**Task details:**
In the data below, find the line that contains "Søndergaard M., Jensen" and the line that contains "Support Systems (EOLSS)". Copy both, plus every line between them, exactly.
(Records shown)
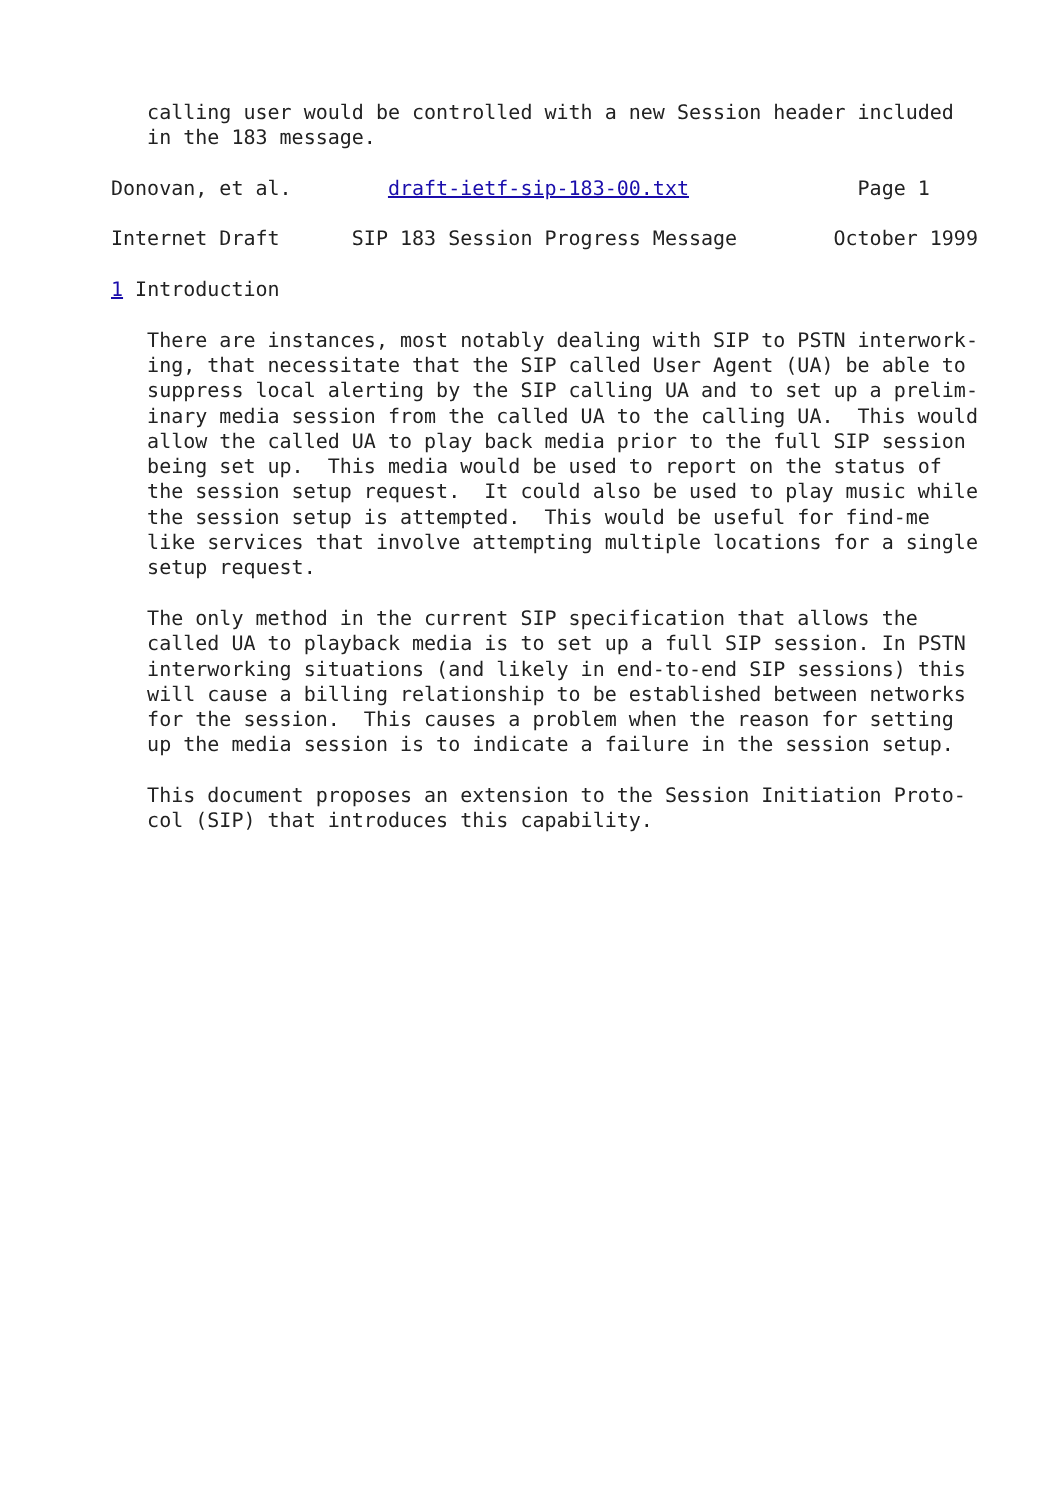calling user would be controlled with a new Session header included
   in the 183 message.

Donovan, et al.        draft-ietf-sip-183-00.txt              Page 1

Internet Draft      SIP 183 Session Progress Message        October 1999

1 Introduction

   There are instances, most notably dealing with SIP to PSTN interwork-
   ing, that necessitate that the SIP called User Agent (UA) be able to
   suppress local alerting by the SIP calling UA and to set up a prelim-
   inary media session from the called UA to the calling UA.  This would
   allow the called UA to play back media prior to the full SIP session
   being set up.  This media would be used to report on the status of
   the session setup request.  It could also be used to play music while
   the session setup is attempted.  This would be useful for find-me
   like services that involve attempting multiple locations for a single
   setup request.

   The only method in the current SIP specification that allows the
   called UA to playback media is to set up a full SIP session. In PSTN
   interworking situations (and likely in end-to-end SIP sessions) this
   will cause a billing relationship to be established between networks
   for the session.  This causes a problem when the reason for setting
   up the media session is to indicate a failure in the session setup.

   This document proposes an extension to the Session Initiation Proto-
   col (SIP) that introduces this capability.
(End Records shown)
(Records shown)
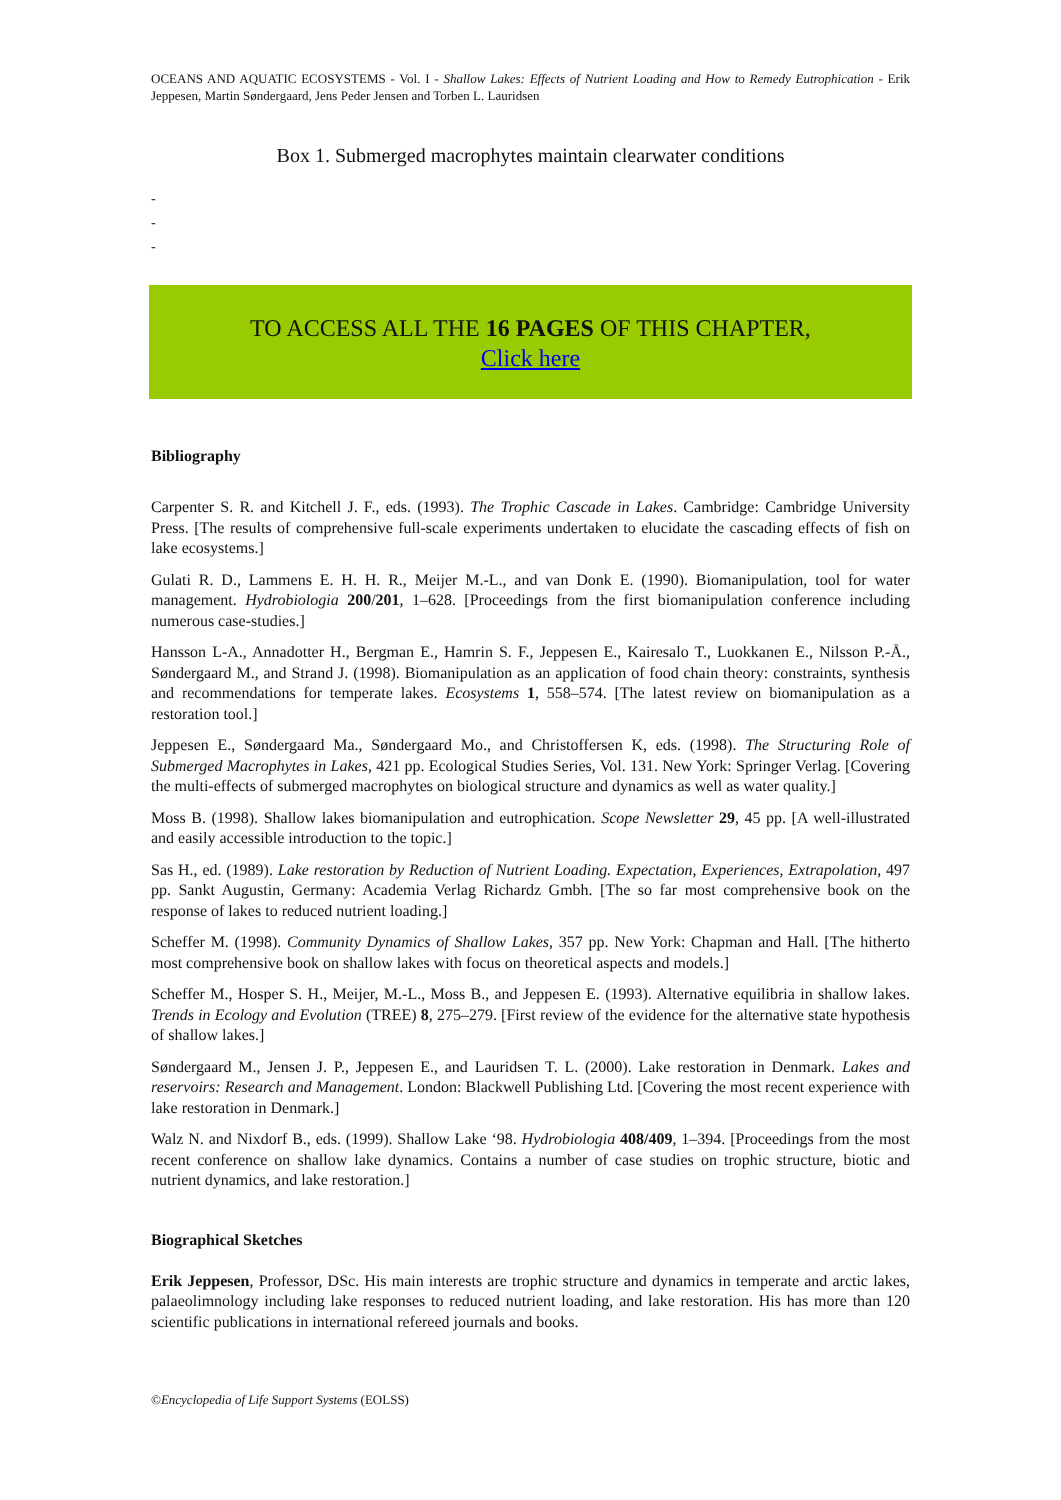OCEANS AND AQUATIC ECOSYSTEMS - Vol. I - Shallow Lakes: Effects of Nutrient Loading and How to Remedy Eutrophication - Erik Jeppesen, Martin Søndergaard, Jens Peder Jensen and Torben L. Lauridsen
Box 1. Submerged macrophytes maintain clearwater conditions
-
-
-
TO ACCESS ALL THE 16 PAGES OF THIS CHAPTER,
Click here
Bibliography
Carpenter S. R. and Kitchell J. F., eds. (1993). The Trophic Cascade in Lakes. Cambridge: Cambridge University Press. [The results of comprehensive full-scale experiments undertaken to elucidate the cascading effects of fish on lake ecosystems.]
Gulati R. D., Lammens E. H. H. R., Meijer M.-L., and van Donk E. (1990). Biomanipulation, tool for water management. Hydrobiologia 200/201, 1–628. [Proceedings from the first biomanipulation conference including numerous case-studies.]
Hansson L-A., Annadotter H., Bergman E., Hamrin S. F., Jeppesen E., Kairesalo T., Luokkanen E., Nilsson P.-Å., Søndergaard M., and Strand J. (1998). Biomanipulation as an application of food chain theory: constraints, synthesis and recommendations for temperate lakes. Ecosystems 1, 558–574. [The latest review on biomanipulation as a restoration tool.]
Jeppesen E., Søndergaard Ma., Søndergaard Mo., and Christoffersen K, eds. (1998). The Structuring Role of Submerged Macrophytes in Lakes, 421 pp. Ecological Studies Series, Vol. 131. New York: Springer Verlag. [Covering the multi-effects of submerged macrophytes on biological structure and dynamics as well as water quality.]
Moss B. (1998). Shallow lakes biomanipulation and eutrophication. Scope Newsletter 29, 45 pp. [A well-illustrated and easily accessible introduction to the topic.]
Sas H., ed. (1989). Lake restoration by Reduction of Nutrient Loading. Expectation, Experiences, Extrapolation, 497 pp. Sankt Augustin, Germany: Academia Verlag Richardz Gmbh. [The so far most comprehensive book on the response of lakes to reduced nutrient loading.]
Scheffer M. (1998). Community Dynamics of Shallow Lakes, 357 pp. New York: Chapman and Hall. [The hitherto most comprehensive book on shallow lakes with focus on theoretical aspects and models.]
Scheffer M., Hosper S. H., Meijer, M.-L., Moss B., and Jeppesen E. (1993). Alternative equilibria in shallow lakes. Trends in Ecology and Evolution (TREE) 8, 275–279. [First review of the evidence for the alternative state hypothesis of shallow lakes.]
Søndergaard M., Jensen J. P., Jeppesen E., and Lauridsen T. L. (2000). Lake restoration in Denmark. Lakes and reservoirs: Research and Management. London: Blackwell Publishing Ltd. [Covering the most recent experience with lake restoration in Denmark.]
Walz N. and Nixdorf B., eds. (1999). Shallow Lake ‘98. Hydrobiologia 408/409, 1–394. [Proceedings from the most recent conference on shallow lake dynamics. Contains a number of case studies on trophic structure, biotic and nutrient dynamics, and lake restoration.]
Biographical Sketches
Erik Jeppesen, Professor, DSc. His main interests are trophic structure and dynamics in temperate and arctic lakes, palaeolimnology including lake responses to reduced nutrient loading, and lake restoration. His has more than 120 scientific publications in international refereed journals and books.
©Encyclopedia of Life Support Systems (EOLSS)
(End Records shown)
(Records shown)
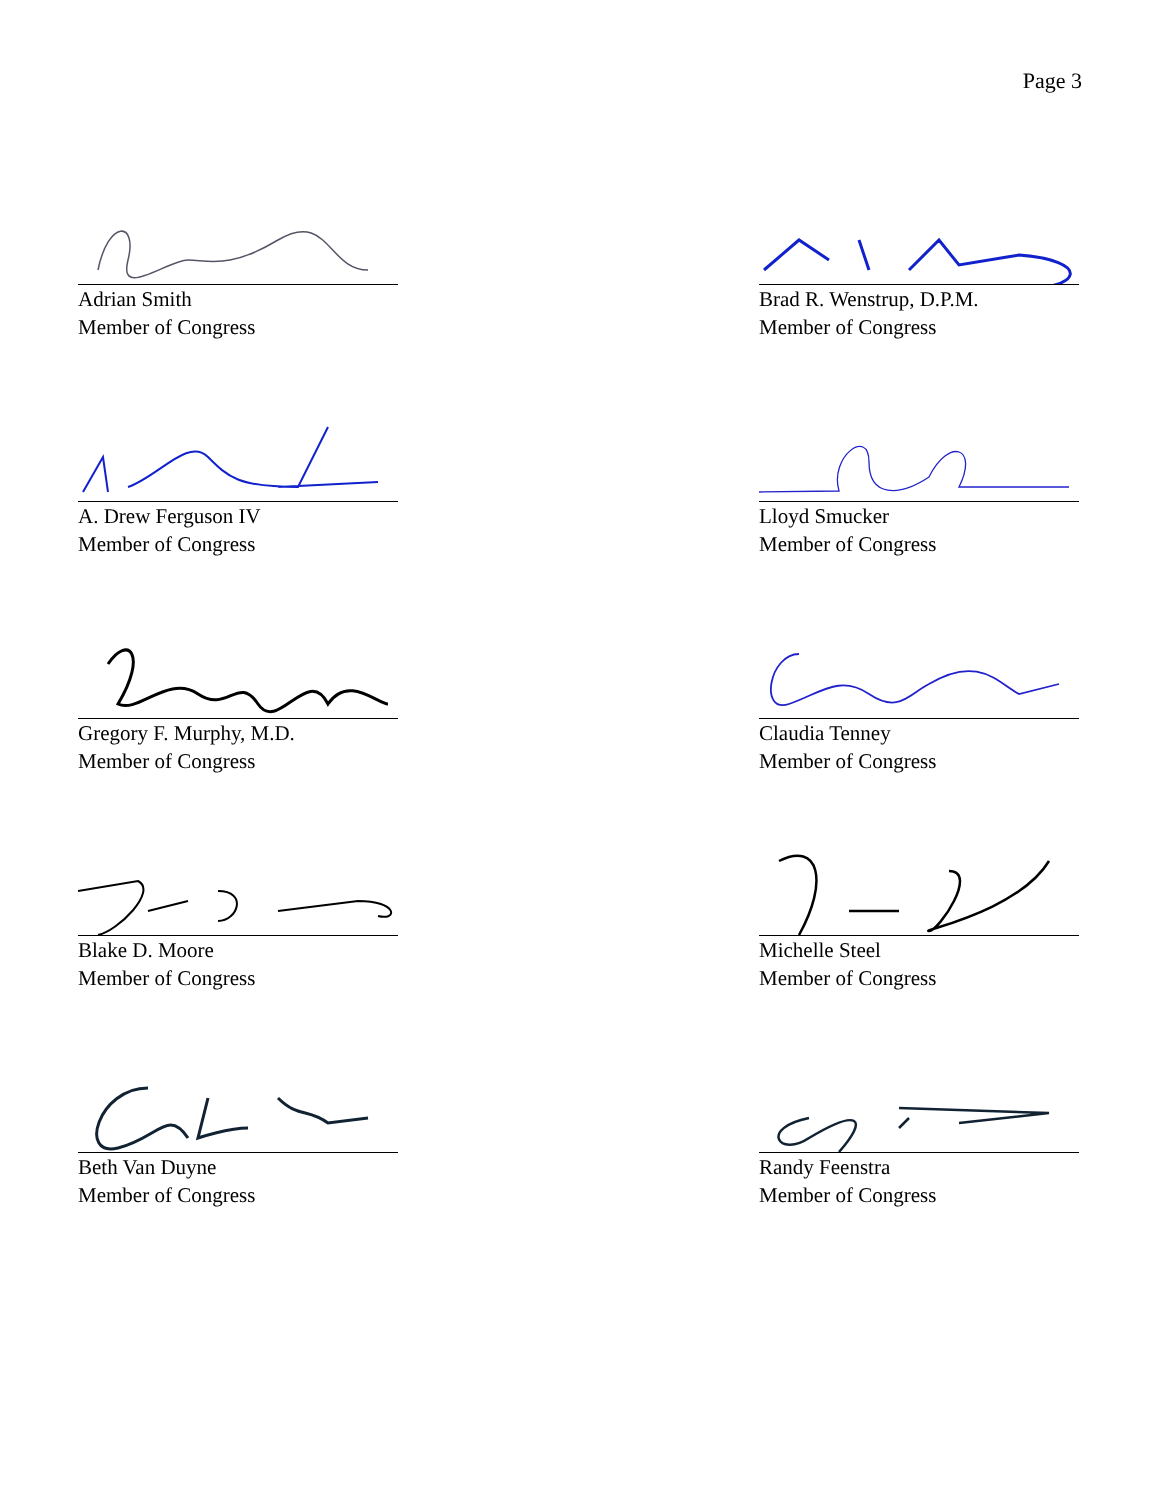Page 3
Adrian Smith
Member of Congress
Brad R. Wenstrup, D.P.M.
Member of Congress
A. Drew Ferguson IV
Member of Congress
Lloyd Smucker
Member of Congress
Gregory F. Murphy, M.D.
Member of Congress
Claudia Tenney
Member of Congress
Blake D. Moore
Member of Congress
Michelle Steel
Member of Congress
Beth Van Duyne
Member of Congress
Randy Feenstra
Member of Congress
(End Records shown)
**The completed task:**
Søndergaard M., Jensen J. P., Jeppesen E., and Lauridsen T. L. (2000). Lake restoration in Denmark. Lakes and reservoirs: Research and Management. London: Blackwell Publishing Ltd. [Covering the most recent experience with lake restoration in Denmark.]
Walz N. and Nixdorf B., eds. (1999). Shallow Lake ‘98. Hydrobiologia 408/409, 1–394. [Proceedings from the most recent conference on shallow lake dynamics. Contains a number of case studies on trophic structure, biotic and nutrient dynamics, and lake restoration.]
Biographical Sketches
Erik Jeppesen, Professor, DSc. His main interests are trophic structure and dynamics in temperate and arctic lakes, palaeolimnology including lake responses to reduced nutrient loading, and lake restoration. His has more than 120 scientific publications in international refereed journals and books.
©Encyclopedia of Life Support Systems (EOLSS)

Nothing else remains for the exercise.